Chapter 7 - Money and the Canadian Banking System
Foreign banks must have US$10 billion to set up entities in Vietnam
In the article that I found, it talks about Vietnams banking system. The State Bank of Vietnam (SBV) declared on June 5, that Vietnam will allow 100% foreign owned banks. But 100% owned foreign banks will not appear for another six months. If foreign banks want to establish themselves in Vietnam, the central bank of their country must sign agreements with SBV. The banks almost must prove that they have at least US$10 billion in total assets. There are also many strict requirements that the foreign banks must meet. So far, six foreign banks are willing to be established in Vietnam. They are from Hong Kongs’s HSBC, Australia and New Zealand’s ANZ, British Standard Chartered. The other three come from Taiwan and the Republic of Korea. Once the foreign banks have a license to operate in Vietnam, they will be treated like a domestic bank.
The foreign banks that are being introduced into Vietnam are very much like a chartered bank in Canada because the nations central bank allows other thanks the authority to lend money and accept deposits to businesses, government, and households. Canada introduced the Bank Act which gave restrictions to foreign investment from chartered banks. As long as Canada has this act in place, Canadian banks will most likely not open and operate any banks in Vietnam. The Bank Act also has restrictions for foreign owned banks. Since there are restrictions, there are not many foreign banks established in Canada because it will be hard to compete with the big banks. Vietnam on the other hand, will not have restrictions on foreign banks, in the article it states that foreign banks will be treated like a domestic bank. Since many parts of Vietnam are still developing, the new banks will hopefully help generate more money into the circulation.

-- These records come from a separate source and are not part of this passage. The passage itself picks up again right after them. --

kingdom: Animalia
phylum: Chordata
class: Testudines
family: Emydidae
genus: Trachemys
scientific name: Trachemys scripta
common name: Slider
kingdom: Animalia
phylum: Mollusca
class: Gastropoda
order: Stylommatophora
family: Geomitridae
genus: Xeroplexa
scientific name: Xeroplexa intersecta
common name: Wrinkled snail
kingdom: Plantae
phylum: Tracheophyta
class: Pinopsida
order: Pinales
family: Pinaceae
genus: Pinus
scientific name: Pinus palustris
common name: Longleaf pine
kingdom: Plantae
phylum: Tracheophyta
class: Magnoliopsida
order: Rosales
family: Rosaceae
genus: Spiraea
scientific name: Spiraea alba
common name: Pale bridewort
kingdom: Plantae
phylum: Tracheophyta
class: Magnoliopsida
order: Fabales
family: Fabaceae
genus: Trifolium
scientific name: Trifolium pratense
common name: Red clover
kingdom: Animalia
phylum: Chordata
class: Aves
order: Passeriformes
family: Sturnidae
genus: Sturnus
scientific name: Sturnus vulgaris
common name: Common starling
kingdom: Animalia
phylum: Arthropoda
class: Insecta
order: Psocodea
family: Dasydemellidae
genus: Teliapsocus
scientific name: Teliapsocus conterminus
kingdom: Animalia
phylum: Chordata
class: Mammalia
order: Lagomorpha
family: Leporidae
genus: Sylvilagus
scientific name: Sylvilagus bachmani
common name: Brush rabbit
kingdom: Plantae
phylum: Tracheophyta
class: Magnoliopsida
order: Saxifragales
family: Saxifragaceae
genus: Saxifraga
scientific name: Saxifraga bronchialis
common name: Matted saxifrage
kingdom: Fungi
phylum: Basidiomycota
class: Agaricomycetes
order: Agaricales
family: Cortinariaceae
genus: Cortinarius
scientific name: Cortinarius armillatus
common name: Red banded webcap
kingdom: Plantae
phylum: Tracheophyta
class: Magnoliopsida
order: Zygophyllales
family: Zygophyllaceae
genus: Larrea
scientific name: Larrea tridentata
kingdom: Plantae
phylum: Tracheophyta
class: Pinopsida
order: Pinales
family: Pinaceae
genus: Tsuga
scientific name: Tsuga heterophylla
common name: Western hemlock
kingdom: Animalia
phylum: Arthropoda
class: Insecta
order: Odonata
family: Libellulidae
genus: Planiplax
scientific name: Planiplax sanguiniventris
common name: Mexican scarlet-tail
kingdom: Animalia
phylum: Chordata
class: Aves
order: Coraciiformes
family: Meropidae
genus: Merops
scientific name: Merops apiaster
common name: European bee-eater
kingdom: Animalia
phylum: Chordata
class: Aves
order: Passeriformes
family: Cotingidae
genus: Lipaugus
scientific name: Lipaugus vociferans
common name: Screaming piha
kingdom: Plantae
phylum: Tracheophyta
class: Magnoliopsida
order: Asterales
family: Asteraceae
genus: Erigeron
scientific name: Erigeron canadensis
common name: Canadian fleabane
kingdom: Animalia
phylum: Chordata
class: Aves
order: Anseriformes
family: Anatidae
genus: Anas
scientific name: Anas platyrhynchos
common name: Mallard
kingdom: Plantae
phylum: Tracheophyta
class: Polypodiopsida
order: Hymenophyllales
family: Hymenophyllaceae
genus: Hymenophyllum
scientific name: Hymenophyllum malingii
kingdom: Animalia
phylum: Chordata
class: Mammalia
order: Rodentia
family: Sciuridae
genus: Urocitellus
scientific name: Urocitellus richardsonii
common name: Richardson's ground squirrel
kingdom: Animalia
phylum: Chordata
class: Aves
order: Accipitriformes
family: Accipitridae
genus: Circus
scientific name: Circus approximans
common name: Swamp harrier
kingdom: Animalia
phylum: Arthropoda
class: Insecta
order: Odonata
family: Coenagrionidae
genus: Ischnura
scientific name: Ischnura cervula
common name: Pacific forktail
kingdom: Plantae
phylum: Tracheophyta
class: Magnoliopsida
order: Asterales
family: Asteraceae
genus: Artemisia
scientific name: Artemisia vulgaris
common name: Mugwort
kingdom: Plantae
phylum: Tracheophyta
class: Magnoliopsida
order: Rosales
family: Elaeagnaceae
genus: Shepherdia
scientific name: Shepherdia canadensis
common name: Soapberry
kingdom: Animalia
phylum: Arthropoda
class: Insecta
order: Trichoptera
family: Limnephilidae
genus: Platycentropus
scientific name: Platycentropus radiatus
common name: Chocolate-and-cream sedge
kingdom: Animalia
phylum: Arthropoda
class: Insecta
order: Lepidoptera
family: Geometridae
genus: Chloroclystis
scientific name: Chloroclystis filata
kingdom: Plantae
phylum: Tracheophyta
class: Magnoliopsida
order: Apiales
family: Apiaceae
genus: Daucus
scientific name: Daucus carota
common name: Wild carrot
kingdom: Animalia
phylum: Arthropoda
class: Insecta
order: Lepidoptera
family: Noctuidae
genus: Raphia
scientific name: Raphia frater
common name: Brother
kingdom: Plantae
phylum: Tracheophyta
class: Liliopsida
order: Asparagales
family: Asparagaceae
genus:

Tourists will feel more secure when in Vietnam because there may be banks they are familiar with from their home country. A disadvantage to allowing foreign owned banks to operate in Vietnam could be that they might try to have branch banks and take over or dominate Vietnam’s banking system. If the foreign banks branch out then the smaller domestic banks may be forced to shut down due to competition because the foreign banks will have lots of money since they are already big and successful in their home country.I think that the idea of allowing foreign banks to establish themselves in Vietnam is a good idea because it will help the economy. People will have a higher ability to make loans and invest. This will increase spending and add circulation to the supply of money. Although I think that there should be some restrictions such as making sure that not all the money in the banks go to investments outside of Vietnam. That would result in money going outside the circular flow of money.